Robo-Readers
Although
much advancement has occurred in the field of automatic grading of student
essays, there are simply too many issues with the program to use it on a wide
scale. With our current technology, a robot can’t think. They can’t feel the emotion
that a paper evokes as a part of an argument, nor appreciate the truth.
Eliminating
the human element in grading papers has come an extraordinary way. In A Win for the Robo-Readers, the author
quotes a study by the Hewlett Foundation. They said that in a study of 22,000
short essays, the computer scores were comparable to that of human scores. This
was an incredible accomplishment; however, it is important to realize that
these were essays written to be graded by a human reader, not a machine.

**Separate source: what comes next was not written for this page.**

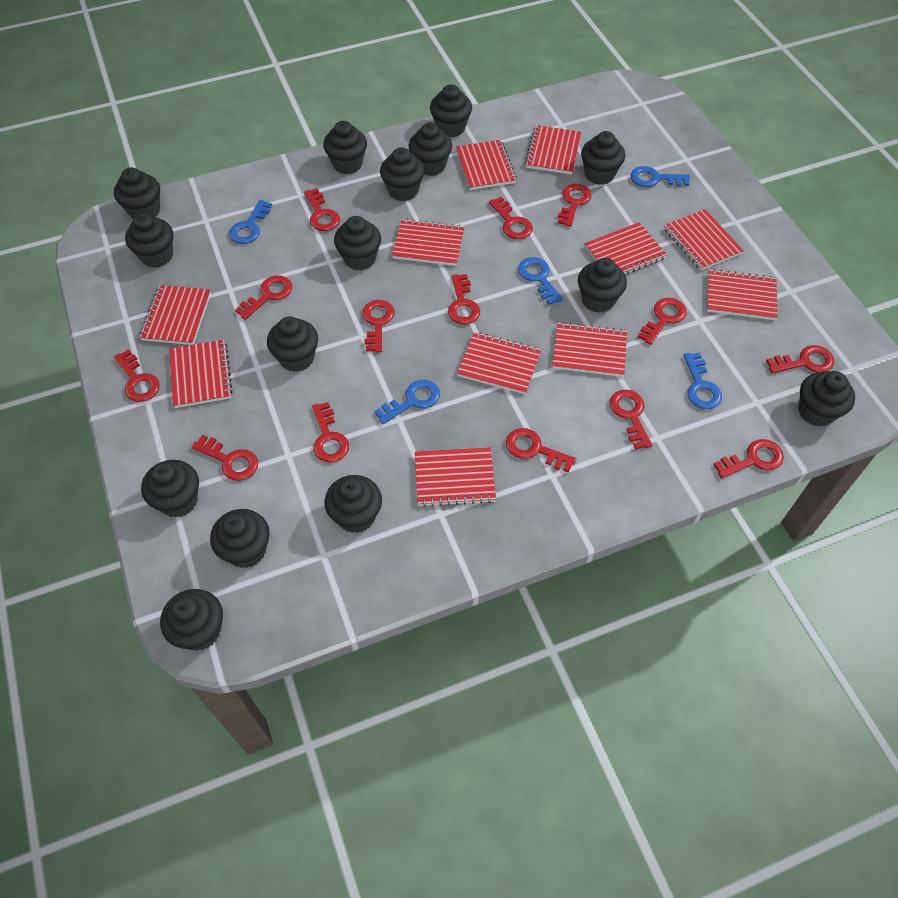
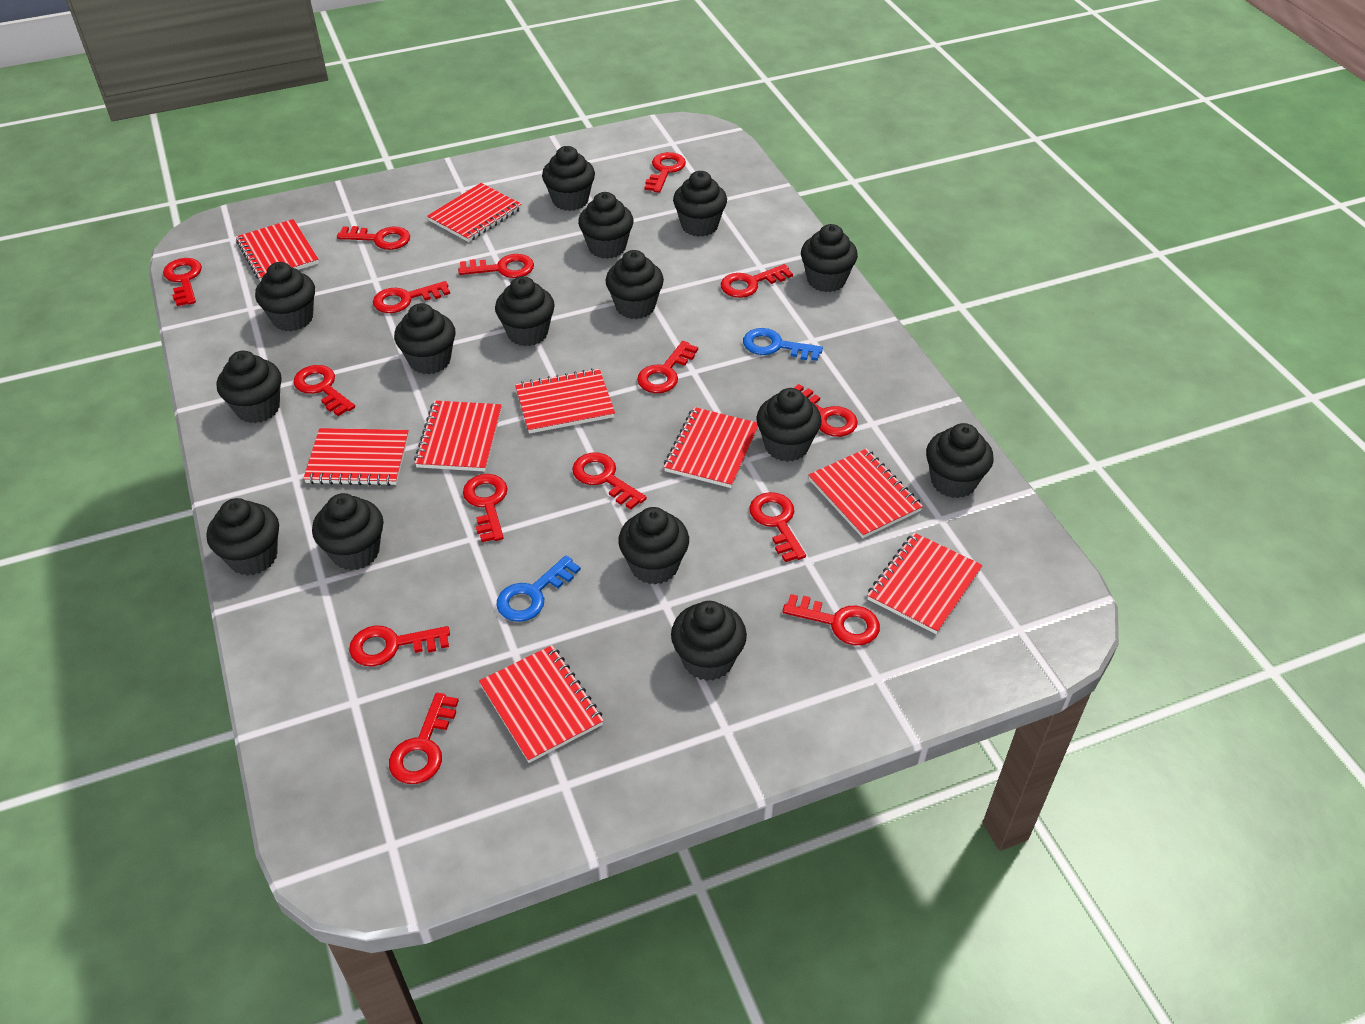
blue key: 5 -> 2
red key: 14 -> 15
red notebook: 11 -> 9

According to Michael Winerip in Facing a
Robo-Grader? Just Keep Obfruscating Mellifluously, the system has too many
flaws. Les Perelman, a director of writing at MIT says that test prep can
easily fool the system. When teachers and students learn the preferences of the
machine, writing will be transformed into something mechanical. Instead of
improving the writing of students everywhere, the Robo-Reader has the potential
to seriously harm the English Language.
One of
the most troublesome flaws is the inability of a machine to “be human.” Scoring
no longer is based on a solid argument, but according to the official website
of the inventing company, it relies on a “content analysis based on vocabulary
measures” as well as a series of grammatical test. This all sounds great in
theory, but when dealing with rhetorical strategies that stray at all from the “proper
use of the English Language,” the Robo-Reader utterly fails. Some of the greatest
authors of all time utilize fragments and short paragraphs to solidify and
emphasize their points, but with these new computer programs, these are
automatically wrong. According to Michael Winerip in an interview by Melissa
Block, the substance of the argument is not important as long as the computer
thinks you are arguing well. He says “You could say that the war of 1812
started in 1945” and as long as this “fact” is incorporated into a well-structured
argument, “there are all kinds of things you could say that have little or
nothing to do with reality that could receive a high score.”
This in
itself is a major flaw in the program, but by viewing the so called “feedback”
given by the computer, the hole is ripped even wider. The computer is looking
for a specified length and a few specific terms to give a grade, but in
reality, this is just a small part of writing. A solid argument can be
incorporated in a much shorter or longer paper than the machine deems
satisfactory. By trying to grade papers
this way, machines are pushing us not to think even more. Standardized tests
and grading are no way to learn, instead, we must push creativity and outside
the box thought: two things that machines are incapable of understanding.
Although
the thought of letting machines grade papers is tempting, it is simply
idealistic. There are too many flaws in the way that they grade and could hurt
the English Language as a whole. Nothing can replace humans in a job that
requires high level, creative thought.